The UCPD addresses misleading and aggressive sales practices – one of the drawbacks of trying to enforce this in relation to the doorstep sale of energy, is determining that the sales pitch and actions of the sales rep were misleading/ aggressive and gathering the evidence to substantiate this.

Proof that high pressure selling remains widespread is evident in Ofgem’s Energy Probe that found 52% of those switching as a result of a doorstep sale, switched to a higher tariff.

Best practice has been established by  Ofgem and the Energy Retail Association; Ofgem’s Standard Licence Conditions require energy companies to follow specific marketing guidelines and ERA’s EnergySure Code ensures companies provide appropriate training to sales staff and the EnergySure database records where sales personnel break the rules. 

But how effective are these schemes when the purpose of employing sales staff is to increase sales of energy; sales staff are motivated by commission and fundamentally this compromises the wellbeing of the consumer. If this were not the case why did Ofgem have to insist on the adoption of new complaint standards earlier this year and consequently administer a fine when these were not being seriously implemented by one of the big six energy retailers?

Our Aim: To achieve a ban of energy doorstep selling via change of practice.

We appreciate that the practice of face-to face selling/opportunity is legitimate and provides for those in society who do not have access to internet and other market opportunities, to be included.

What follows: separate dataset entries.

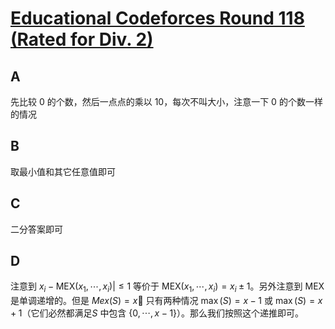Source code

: # [Educational Codeforces Round 118 (Rated for Div. 2)](https://codeforces.com/contest/1613)

## A

先比较 0 的个数，然后一点点的乘以 10，每次不叫大小，注意一下 0 的个数一样的情况

## B

取最小值和其它任意值即可

## C

二分答案即可

## D

注意到 $x_i - \text{MEX}(x_1, \cdots, x_i)| \leq 1$ 等价于 $\text{MEX}(x_1, \cdots, x_i) = x_i \pm 1$。另外注意到 MEX 是单调递增的。但是 $Mex(S) = x$ 只有两种情况 $\max(S) = x - 1$ 或 $\max(S) = x + 1$（它们必然都满足$S$ 中包含 $\{0, \cdots, x - 1\}$）。那么我们按照这个递推即可。
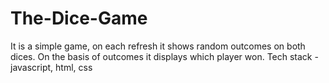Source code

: # The-Dice-Game
It is a simple game, on each refresh it shows random outcomes on both dices. On the basis of outcomes it displays which player won.
Tech stack - javascript, html, css
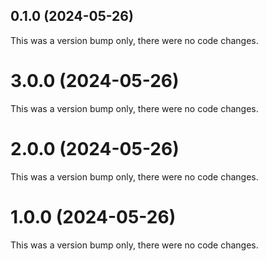 ## 0.1.0 (2024-05-26)

This was a version bump only, there were no code changes.

# 3.0.0 (2024-05-26)

This was a version bump only, there were no code changes.

# 2.0.0 (2024-05-26)

This was a version bump only, there were no code changes.

# 1.0.0 (2024-05-26)

This was a version bump only, there were no code changes.
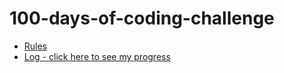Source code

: # 100-days-of-coding-challenge

* [Rules](rules.md)
* [Log - click here to see my progress](log.md)
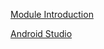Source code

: [Module Introduction](./content/ModuleIntroduction/moduleIntroduction.html)

[Android Studio](content/IntroductionToAndroidStudio/IntroductionToAndroidStudio.md)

The possibility of using predisposed social networks to provide this choice to consumers is a means through which we would encourage the practice of direct marketing for the future.

What we are doing

Our call for a ban on energy doorstep selling received good media response during conference 2009.

The issue was debated during the plenary session ‘Do you feel safe in your community’ where the Energy Retail Association, Ofgem and Age Concern Help the Aged participated in discussions about the problem and explored potential remedies. It was concluded that social networking as a means of communicating with vulnerable consumers should be piloted.